Principal investigator: Stella Mitrani-Rosenbaum, PhD
Abbreviated Title of Research Proposal: In vitro and in vivo models for HIBM
Project Summary: Hereditary inclusion body myopathy (HIBM) is a unique group of neuromuscular disorders characterized by adult-onset, slowly progressive distal and proximal muscle weakness, and a typical muscle pathology, including rimmed vacuoles and filamentous inclusions. The prototype HIBM is a form of the disease particularly frequent in Middle Eastern Jews presenting an additional unique feature, the sparing of the quadriceps. The gene responsible for the disease, which encodes the enzyme UDP-N-acetylglucosamine 2-epimerase/N-acetylmannosanine kinase (GNE), was identified in our laboratory and found to carry a homozygous missense mutation in all Middle Eastern HIBM patients, while other patients worldwide have usually different mutations in the same gene. GNE is the key enzyme in sialic acid biosynthesis, which is involved in a variety of biological interactions, such as cell adhesion and migration.

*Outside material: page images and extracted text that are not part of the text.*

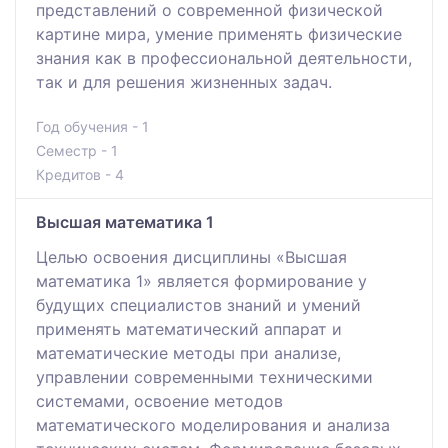
представлений о современной физической
картине мира, умение применять физические
знания как в профессиональной деятельности,
так и для решения жизненных задач.
Год обучения - 1
Семестр - 1
Кредитов - 4
Высшая математика 1
Целью освоения дисциплины «Высшая
математика 1» является формирование у
будущих специалистов знаний и умений
применять математический аппарат и
математические методы при анализе,
управлении современными техническими
системами, освоение методов
математического моделирования и анализа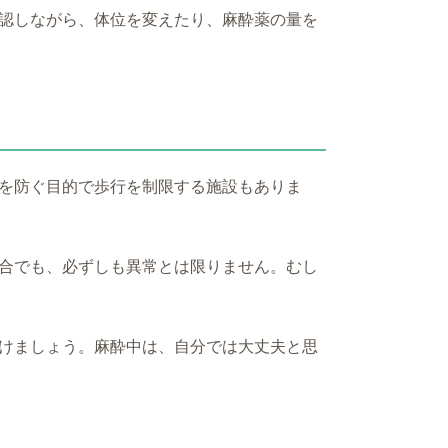
認しながら、体位を変えたり、麻酔薬の量を
を防ぐ目的で歩行を制限する施設もありま
合でも、必ずしも異常とは限りません。むし
けましょう。麻酔中は、自分では大丈夫と思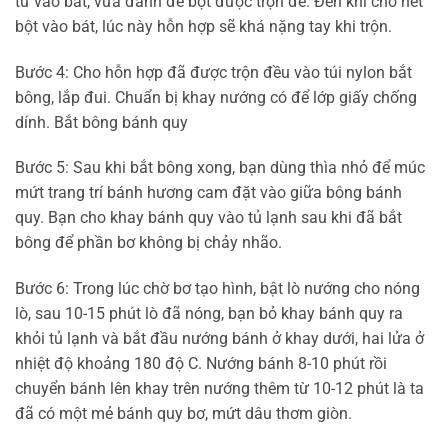
từ vào bát, vừa đánh để bột được trộn đề. Đến khi cho hết
bột vào bát, lúc này hỗn hợp sẽ khá nặng tay khi trộn.
Bước 4: Cho hỗn hợp đã được trộn đều vào túi nylon bắt
bông, lắp đui. Chuẩn bị khay nướng có để lớp giấy chống
dính. Bắt bông bánh quy
Bước 5: Sau khi bắt bông xong, bạn dùng thìa nhỏ để múc
mứt trang trí bánh hương cam đặt vào giữa bông bánh
quy. Bạn cho khay bánh quy vào tủ lạnh sau khi đã bắt
bông để phần bơ không bị chảy nhão.
Bước 6: Trong lúc chờ bơ tạo hình, bật lò nướng cho nóng
lò, sau 10-15 phút lò đã nóng, bạn bỏ khay bánh quy ra
khỏi tủ lạnh và bắt đầu nướng bánh ở khay dưới, hai lửa ở
nhiệt độ khoảng 180 độ C. Nướng bánh 8-10 phút rồi
chuyển bánh lên khay trên nướng thêm từ 10-12 phút là ta
đã có một mẻ bánh quy bơ, mứt dâu thơm giòn.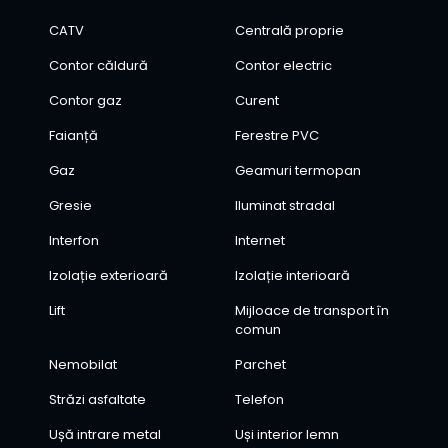
CATV
Centrală proprie
Contor căldură
Contor electric
Contor gaz
Curent
Faianță
Ferestre PVC
Gaz
Geamuri termopan
Gresie
Iluminat stradal
Interfon
Internet
Izolație exterioară
Izolație interioară
Lift
Mijloace de transport în
comun
Nemobilat
Parchet
Străzi asfaltate
Telefon
Ușă intrare metal
Uși interior lemn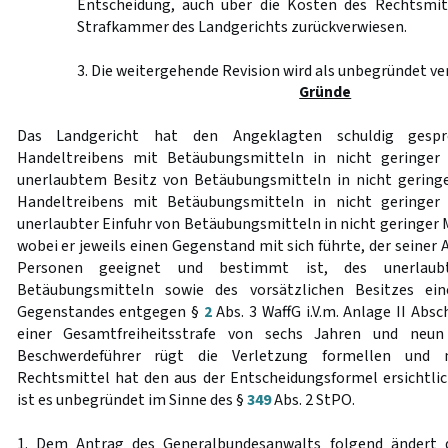
Entscheidung, auch über die Kosten des Rechtsmit
Strafkammer des Landgerichts zurückverwiesen.
3. Die weitergehende Revision wird als unbegründet ve
Gründe
Das Landgericht hat den Angeklagten schuldig gespr
Handeltreibens mit Betäubungsmitteln in nicht geringer
unerlaubtem Besitz von Betäubungsmitteln in nicht gering
Handeltreibens mit Betäubungsmitteln in nicht geringer
unerlaubter Einfuhr von Betäubungsmitteln in nicht geringer
wobei er jeweils einen Gegenstand mit sich führte, der seiner 
Personen geeignet und bestimmt ist, des unerlaub
Betäubungsmitteln sowie des vorsätzlichen Besitzes ei
Gegenstandes entgegen §
2
Abs. 3 WaffG i.V.m. Anlage II Absch
einer Gesamtfreiheitsstrafe von sechs Jahren und neun
Beschwerdeführer rügt die Verletzung formellen und m
Rechtsmittel hat den aus der Entscheidungsformel ersichtlic
ist es unbegründet im Sinne des §
349
Abs. 2 StPO.
1. Dem Antrag des Generalbundesanwalts folgend ändert d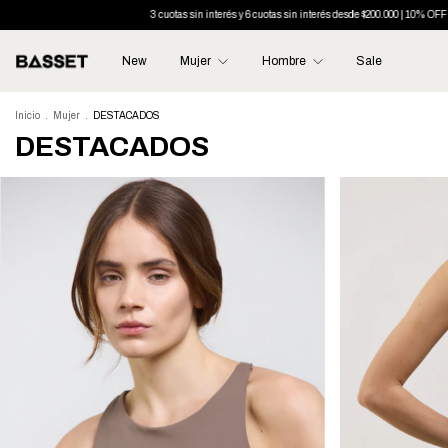
interés y 6 cuotas sin interés desde $200.000 | 10% OFF con transferencia
Envío gratis desde 200m
New
Mujer
Hombre
Sale
Inicio
.
Mujer
.
DESTACADOS
DESTACADOS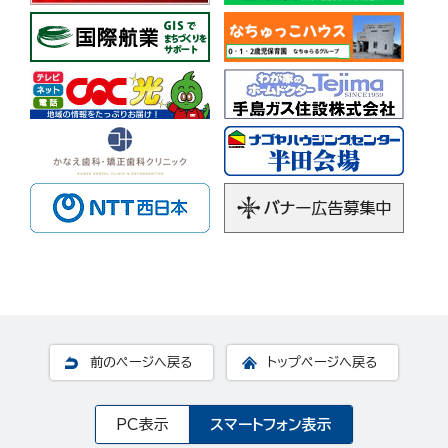
前のページへ戻る
トップページへ戻る
PC表示
スマートフォン表示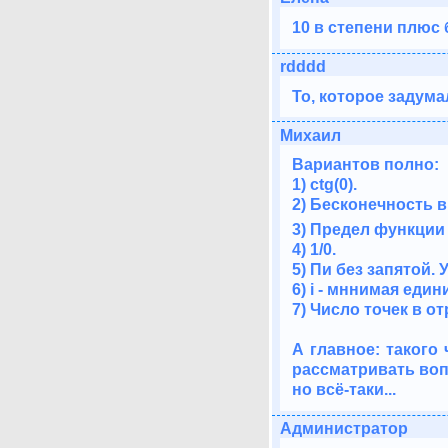
10 в степени плюс
rdddd
То, которое задума
Михаил
Вариантов полно:
1) ctg(0).
2) Бесконечность 
3) Предел функции
4) 1/0.
5) Пи без запятой. У
6) i - мннимая един
7) Число точек в от
А главное: такого
рассматривать воп
но всё-таки...
Администратор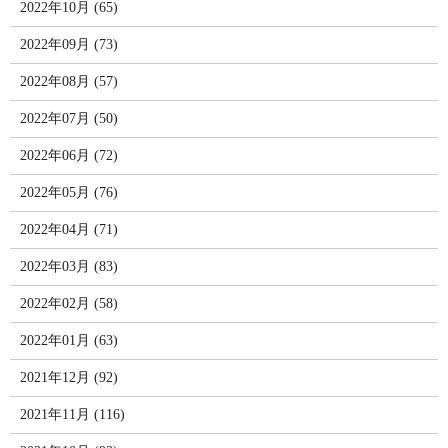
2022年10月 (65)
2022年09月 (73)
2022年08月 (57)
2022年07月 (50)
2022年06月 (72)
2022年05月 (76)
2022年04月 (71)
2022年03月 (83)
2022年02月 (58)
2022年01月 (63)
2021年12月 (92)
2021年11月 (116)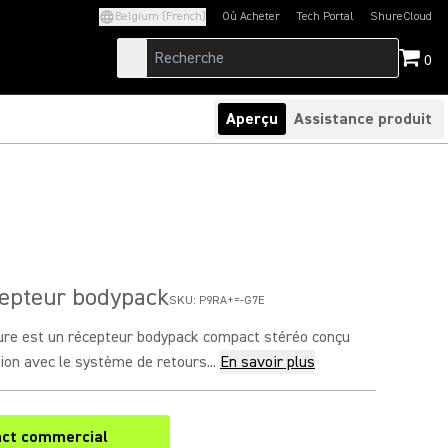
Belgium (French)
Où Acheter
Tech Portal
ShureCloud
(Opens in a new tab)
(Opens in a new t
0
Aperçu
Assistance produit
epteur bodypack
SKU:
P9RA+=-G7E
re est un récepteur bodypack compact stéréo conçu
tion avec le système de retours...
En savoir plus
ct commercial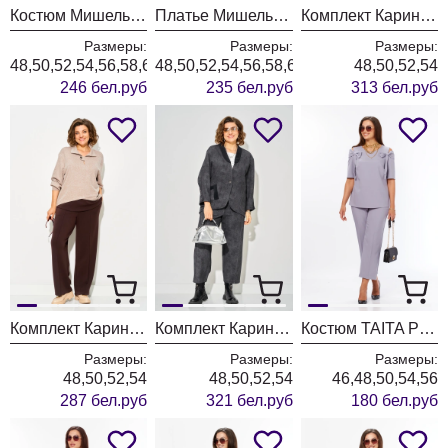
Костюм Мишель Шик 1436/1 королевский пурпур
Платье Мишель Шик 2204 графит+клетка
Комплект Карина Делюкс 1458 коричневый
Размеры:
Размеры:
Размеры:
48,50,52,54,56,58,60,62,64
48,50,52,54,56,58,60,62,64
48,50,52,54
246 бел.руб
235 бел.руб
313 бел.руб
Комплект Карина Делюкс 1460 бежевый
Комплект Карина Делюкс 1451 антрацит
Костюм TAITA PLUS 2622/3 лаванда
Размеры:
Размеры:
Размеры:
48,50,52,54
48,50,52,54
46,48,50,54,56
287 бел.руб
321 бел.руб
180 бел.руб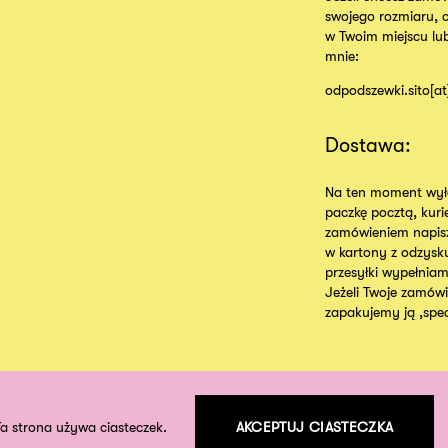
swojego rozmiaru, 
w Twoim miejscu lu
mnie:
odpodszewki.sito[a
Dostawa:
Na ten moment wyłą
paczkę pocztą, kur
zamówieniem napisz
w kartony z odzysk
przesyłki wypełniam
Jeżeli Twoje zamówie
zapakujemy ją ,specj
Ta strona używa ciasteczek.
AKCEPTUJ CIASTECZKA
©
2026
odpodszewki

In order to understand the pivotal role of GNE in the onset and progression of HIBM, we will introduce the most prominent human mutations identified in the GNE gene of HIBM patients in already available murine GNE-deficient embryonic stem cells. These cells will be analyzed morphologically and biochemically and will be further used to generate transgenic mice with GNE mutations in an endogenous GNE-free in vivo system. In addition, we will generate a mouse where the GNE gene could be switched off only in muscle tissue.
We anticipate that these studies will contribute to unravel the function of GNE and sialic acid metabolism in particular in muscle cells and reveal possible pathogenic mechanisms leading to HIBM. In addition, this animal model could be used for the assessment of therapeutic approaches.